Harry at 80 years old running the ball up hard and straight and connecting with Phil's shoulder right in the ribs.

A week later Harry needed an Xray. Thankfully, no broken ribs however Dr Somes laughed in disbelief at the cause of his injury.

Ann-Maree has so many stories and would often tell us how a formidable 6 ft 2 policeman carrying a side arm, ruined her teen years.

The most memorable including picking her up in the bull wagon and then literally grabbing kids off their BMX bikes from the driver seat, for tail gaiting the buses.

Parents of Mum's friends would call on him to give their kids a bit of a scare to straighten them out and he would visit the school on a regular basis to show a presence for the principals.

In recent years our family would grow again with the Canberra connection, and he realised that there were now fresh ears to hear all of his stories. They too became an important part of Grandad's life and he would look forward to their visits.

Mum was so many roles to Grandad throughout his life and we would laugh and often grimace at some of their constant battles.

Even in the final few years of his life, Mum could not iron his clothes and creases quite right, and when she would cook a meal that he usually loved, he generally wouldn't feel like it at the time.

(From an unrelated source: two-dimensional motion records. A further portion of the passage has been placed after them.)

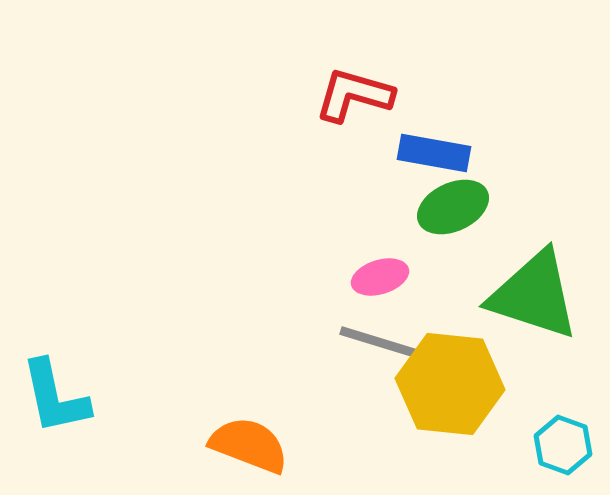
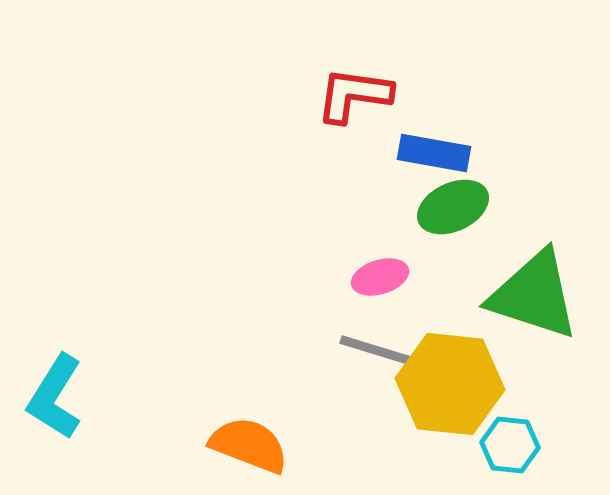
red L-shape: rotated 8 degrees counterclockwise
gray line: moved 9 px down
cyan L-shape: rotated 44 degrees clockwise
cyan hexagon: moved 53 px left; rotated 14 degrees counterclockwise
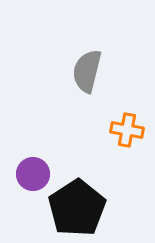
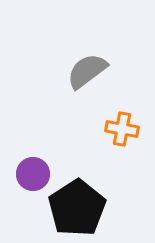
gray semicircle: rotated 39 degrees clockwise
orange cross: moved 5 px left, 1 px up
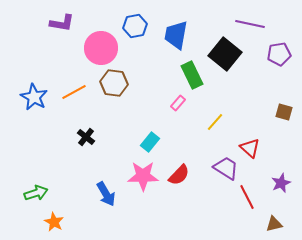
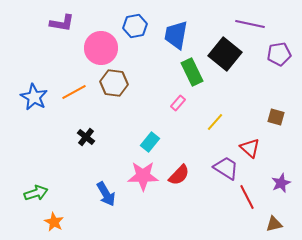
green rectangle: moved 3 px up
brown square: moved 8 px left, 5 px down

At least by this time, Mum had learnt that fruits and salads were a solid NO, and unless a meal or coffee was too hot to touch, it was deemed inedible.

Telling Grandad that he would no longer be allowed to drive was one of the toughest of tasks of all. This was the spawn of many heated conversations.

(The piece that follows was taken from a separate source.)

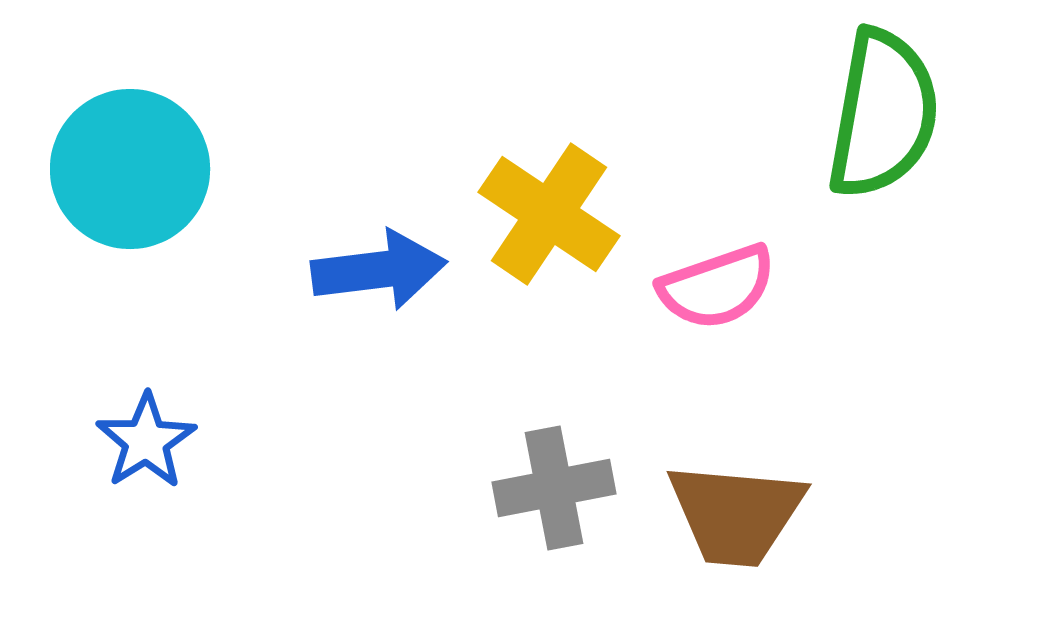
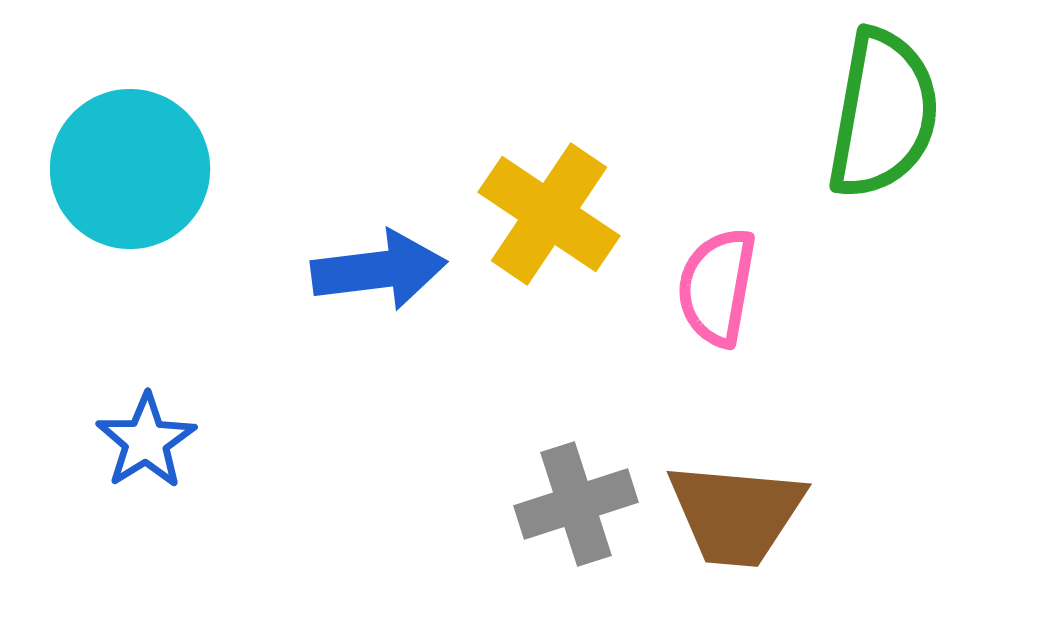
pink semicircle: rotated 119 degrees clockwise
gray cross: moved 22 px right, 16 px down; rotated 7 degrees counterclockwise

The Forbes Bowling Club was a major part of his time in Forbes, and he played representative bowls across the state.

This was where he became a part of a tight regular group of long-time friends.

Nan would often refer to Grandad as a social butterfly, and would question if he possibly enjoyed the social side more than the bowls...Which we all know to be true.

Grandad became an avid Forbes Platypi follower when the grandkids started playing and Saturdays would eventually find him perched up near the bar amongst the old boys, with a can in his hand.

If something happened to one of us on the field, a recognisable voice would be heard across the field with a walking stick pointing from the crowd.

The regulars of the Postie Hotel, both young and old, would have many discussions with him over pub protocols.

After 96 years, he still struggled with the concept of a shout.

While sometimes he may have gotten a little socially excited, we always knew he was in good company, and at the end of the day Grandad and property would be returned safely home.

As the only grandchild living in Forbes, my dealings with him are so many. But one we would all laugh at is being mid-way through a job and having grandad lob up on a worksite demanding we go to the Inn for another counter lunch.

The women at the Inn came to know him well, and an extra hot version of the regular was always promptly served. Once again payment terms were not optional.

Until the very end, Harry's Pride didn't falter. Appearance meant everything, and he was very strong minded, with a wicked sense of humour.

He was stubborn to his core, but always polite, kind and extremely generous. His impact on this community has been profound, and his devotion to the people in his company shows in who has gathered to pay him respect. Our family thanks you.